"Fail fast" vs Machine learning.
Chris Pedder
Chief Data Officer @ OBRIZUM | Board advisor | Data transformation leader | Posting in a personal capacity.
Yep, you read that right. There can be only one...
Of course, not really. But there are issues. To get to that point, first we have to duck back into a time when Highlander was still a thing. Well, almost. The first big tech boom of the internet bubble created the conditions in which many of the modern giants were forged, a time of easy money and a fail fast culture. Software development, which had been a careful, herbivorous process before became stripped down and lean, fast and effective, and this new approach saw the launch of some of the biggest companies out there today. Three in particular succeeded off the back of apparently very different approaches, Amazon (fastest) got there first and strove to maintain their lead, Google (smartest) leveraged their research capabilities and Apple (cutest) out-marketed everyone else. People saw the new era, and they wanted to embrace a new approach to software that seemed to make these fast-moving companies succeed.
Agile at its core is a very sensible approach to software development. It's basically local optimization under constraints. For those of you familiar with machine learning it's gradient descent. Take a look at where you are, take some time (usually a two-week sprint) to look around, follow the path that leads to the next local optimum you can see, rinse and repeat. Except there's a third rule in there that often gets forgotten, but in many ways is the most important of them all - if your path downhill bifurcates, take the path that looks like it has more options in the future, rather than hemming yourself in. Just as good software engineers know this, so do good chess players - choose mobility over materiality, or end up in the dreaded Zugswang position (https://en.wikipedia.org/wiki/Zugzwang).
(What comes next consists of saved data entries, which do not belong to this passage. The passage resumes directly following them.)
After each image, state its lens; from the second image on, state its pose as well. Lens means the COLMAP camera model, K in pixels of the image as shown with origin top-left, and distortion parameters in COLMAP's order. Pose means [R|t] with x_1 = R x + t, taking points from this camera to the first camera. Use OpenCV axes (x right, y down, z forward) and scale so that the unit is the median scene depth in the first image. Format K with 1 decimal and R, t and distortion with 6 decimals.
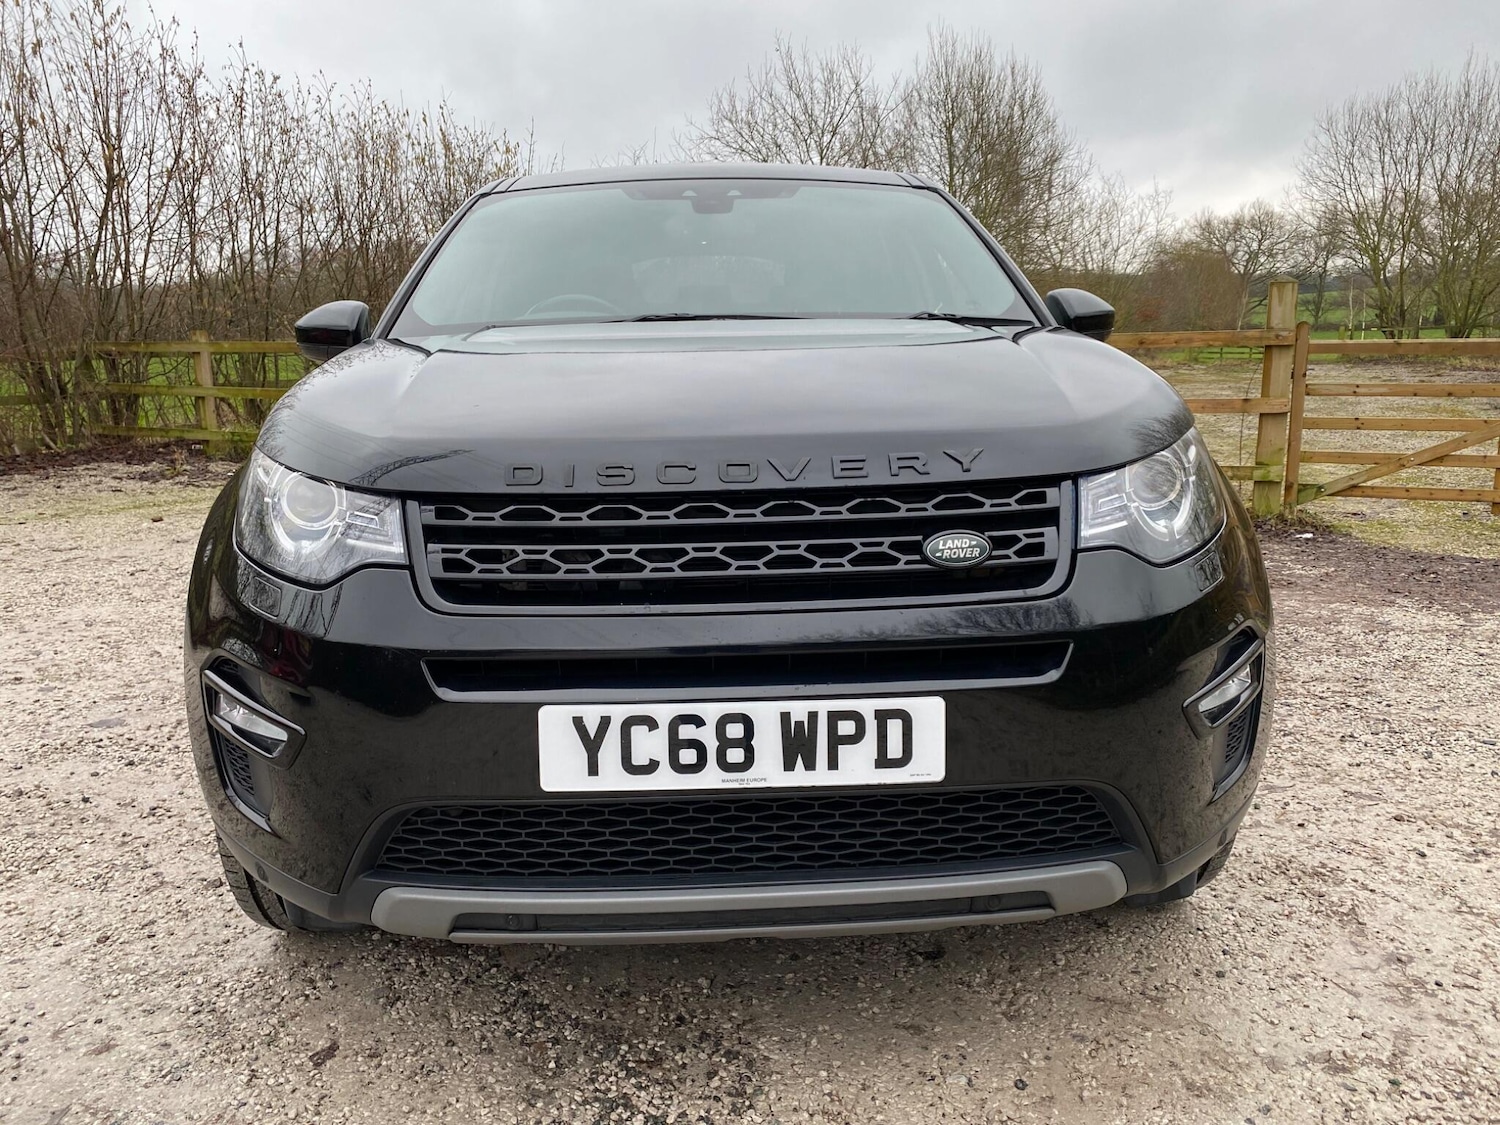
lens RADIAL K [[1158.4, 0, 750.0], [0, 1158.4, 562.5], [0, 0, 1]] dist [0.011169, -0.011340]
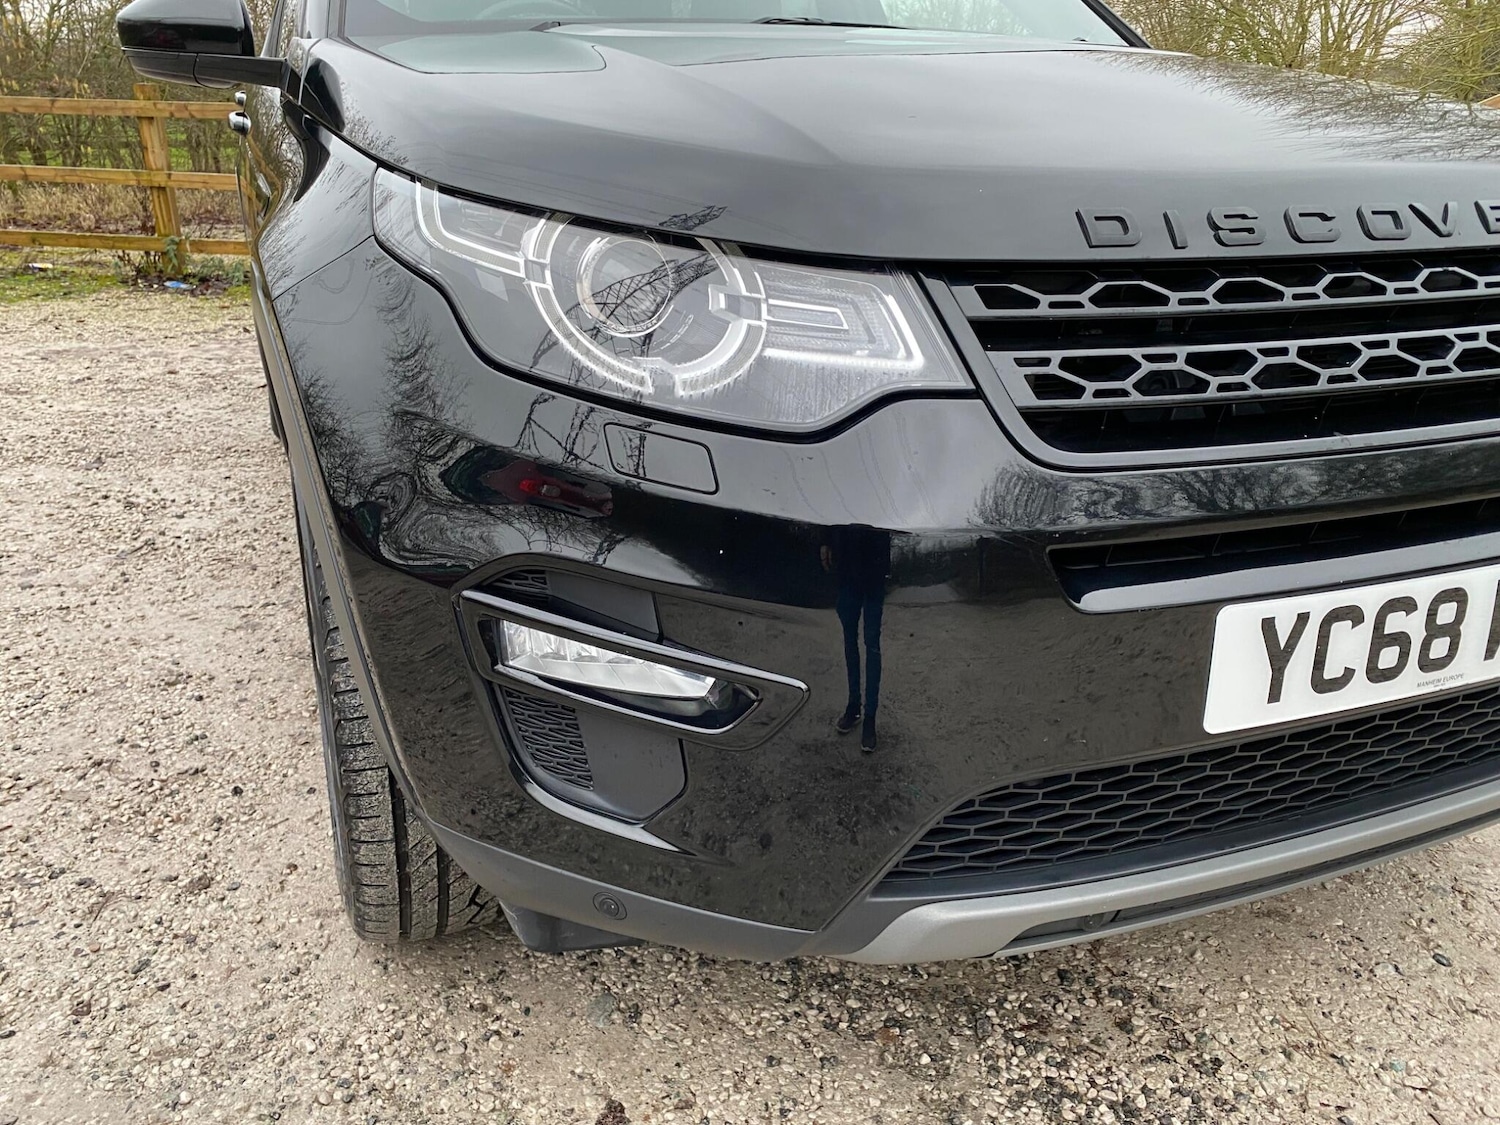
lens RADIAL K [[1156.4, 0, 744.1], [0, 1156.4, 564.5], [0, 0, 1]] dist [0.019710, -0.008215]
pose [[0.940612, -0.092742, 0.326570, -0.602651], [0.035657, 0.983630, 0.176636, -0.018252], [-0.337606, -0.154501, 0.928521, 0.489869]]
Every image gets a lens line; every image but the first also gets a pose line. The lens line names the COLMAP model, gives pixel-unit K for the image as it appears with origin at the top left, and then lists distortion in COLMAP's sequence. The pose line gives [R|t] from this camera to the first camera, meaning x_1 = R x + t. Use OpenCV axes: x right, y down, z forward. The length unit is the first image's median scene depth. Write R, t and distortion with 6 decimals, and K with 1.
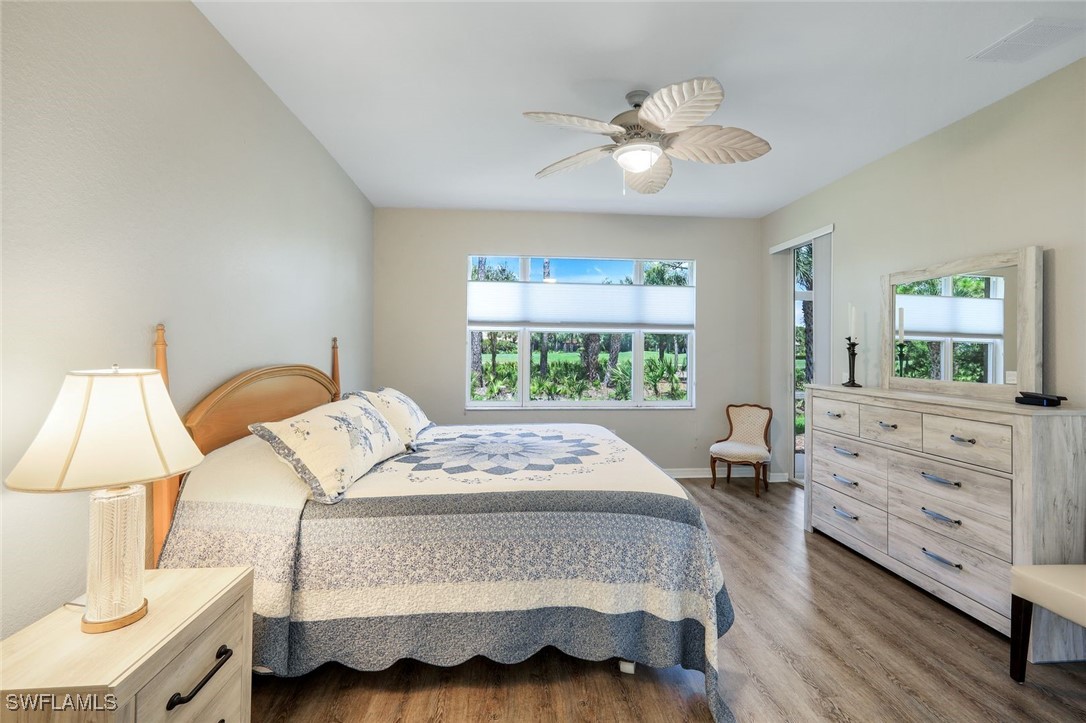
lens RADIAL K [[480.7, 0, 544.7], [0, 480.7, 353.8], [0, 0, 1]] dist [0.007655, -0.000110]
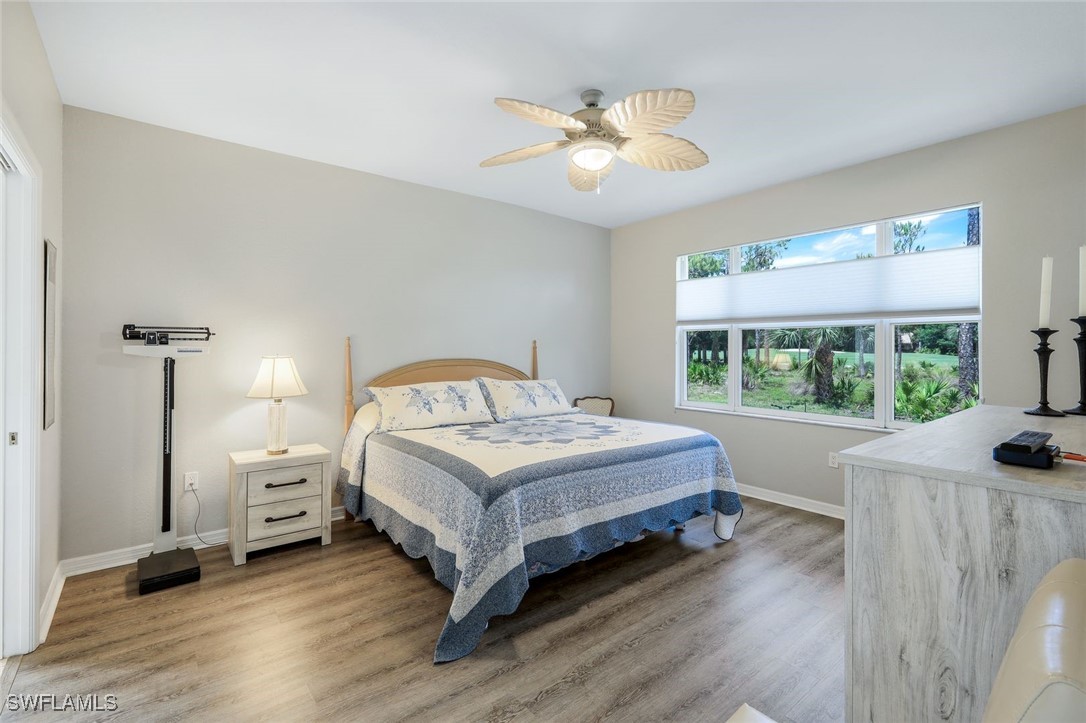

So why do I think this is problematic? Well, in principle I don't, the way in which the problem emerges isn't from the implementation, it's from tradition. Machine learning systems are fundamentally different from non-ML software development - for one thing, they are dynamic, almost living things, and there is no real concept of doing things so they stay done. As new data comes along, you need to retrain and evolve your model to do the same thing. They also have many moving parts, which cannot be individually optimized. In normal code development, you can write an object or a routine, optimize it and then incorporate it into a larger ecosystem. Machine learning systems aren't amenable to this modular approach, in fact, that is kind of the point - they are, after all, *non-linear* function approximators. So it's probably not surprising that you can't make them out of linearly connected modules and have them work optimally. Instead, they require a global search, and this is where a system like agile designed for local exploration can lead you into problems - like a lot of research problems, you can spend your whole two-week sprint exploring dead space, and producing no progress. Adherents of fail-fast would say "okay, you're in a dead end, stop", but the reality is that you are rarely wasting time, you're just doing your training to make progress. Like a reinforcement-learning robot, you have to fall over more than a few times before you get to the finish line.
So how do we do it better? Well, coming from a physics research background, ML projects are much more like research problems than they are conventional software development. Whilst there are many problems with the practical details of how physics research is funded, we can take away some salient lessons on what works well. So here are my suggestions.
- Give ML staff the freedom to look for their own applications within the business, rather than giving them problems to solve. They will naturally seek out problems that are most amenable to what they can do.
- Allow them to "apply" for time to work on projects. The initial block of time should be easy to get, and allow for them to make mistakes without those mistake being detrimental to the project's success. The average time to build an ML model in industry is 59 working days, with even longer needed to productionize.
- Allow extensions to the initial period contingent on there being measurable results, and a high probability of success during the extension period.
- Involve non-ML specific team members in ML projects, and make your ML staff present and explain their work to the rest of their colleagues. Under no circumstances allow ivory towers to be built!
- Work hard to deal with expectation management - it's a hot field, it's very hyped, and there are more than a few people out there who believe in magic. Magic is for kids, a lot of sweat and a lot of wrong turns go into making a working ML model.
Based on my experiences of working in deep learning, I suggest an update to the old adage for the machine learning age. It shouldn't be "fail fast". It should be "work fast, fail often, succeed when it matters most".